Abe, who returned to office in December 2012 pledging to bolster defences and reboot the economy, is widely expected to defeat his rival, former defence minister Shigeru Ishiba, in a September 20 election for leader of his Liberal Democratic Party.
Victory would give him another three-year term as LDP head and set him on track to become Japan’s longest serving premier, given the LDP-led ruling coalition’s grip on parliament.
Article 9 of the constitution, if taken literally, bans maintenance of armed forces but it has been interpreted to allow a military for self-defence.
Abe wants to add a reference to the Self-Defence Forces, as Japan’s military is known, to clarify their status.

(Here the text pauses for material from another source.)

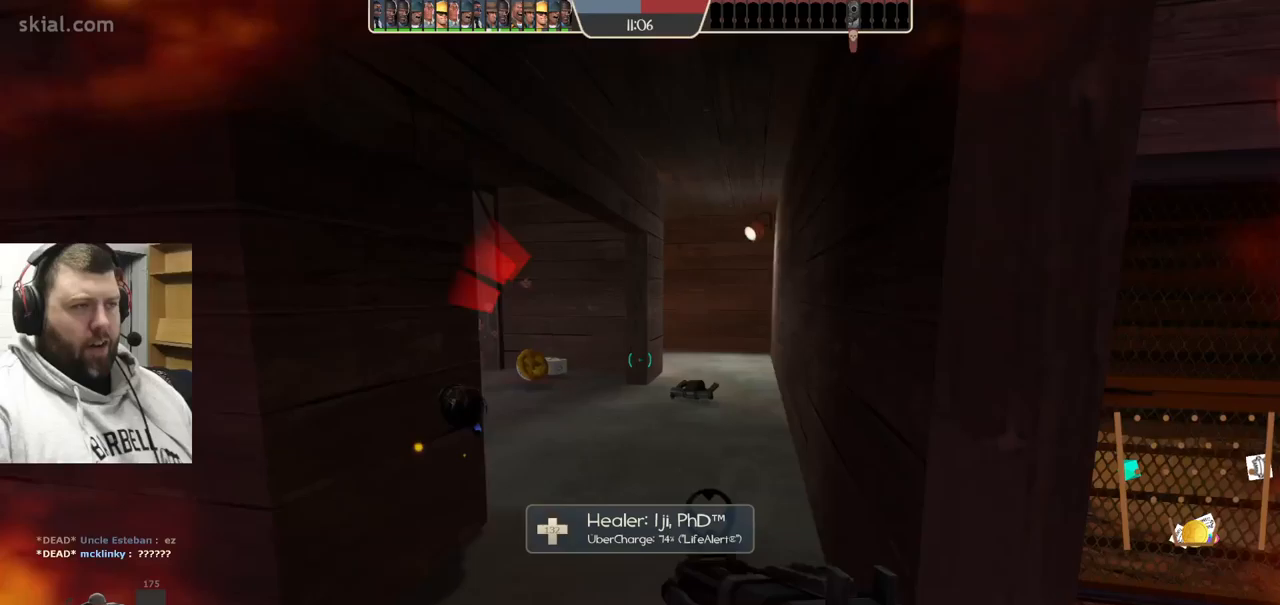
{"buttons": [], "left_stick": "up-right", "right_stick": "left", "events": [[483, "right_stick", "left"]]}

That would be a largely symbolic change but one long sought by conservatives who see the US-drafted constitution as a humiliating reminder of defeat in the second world war and opposed by critics who worry about expanding the SDF’s role overseas.
“Isn’t it the mission of us politicians living today to create an environment in which they (SDF members) can carry out their duties with a sense of pride?” Abe said in a televised speech to LDP members.
“Let’s fulfil our mission by clearly writing in the constitution the Self-Defence Forces that protect peace and independence of Japan.”
Abe told a news conference he hoped the LDP could present its proposal to parliament in an extra session likely to be held later this year.
An attempt to revise the constitution would be politically risky. The public is divided and the LDP’s dovish partner, the Komeito, is wary. Amendments require approval of two-thirds of both houses of parliament and a majority in a referendum.
Abe, who met South Korean presidential envoy to North Korea Suh Hoon on Monday, reiterated he wants to meet North Korean leader Kim Jong-un to resolve the matter of Japanese citizens kidnapped by Pyongyang’s agents decades ago.
In 2002, North Korea admitted that it kidnapped 13 Japanese in the 1970s and 1980s. Japan believes 17 of its citizens were abducted, five of whom were repatriated. Eight are said by North Korea to have died, while four never entered the country.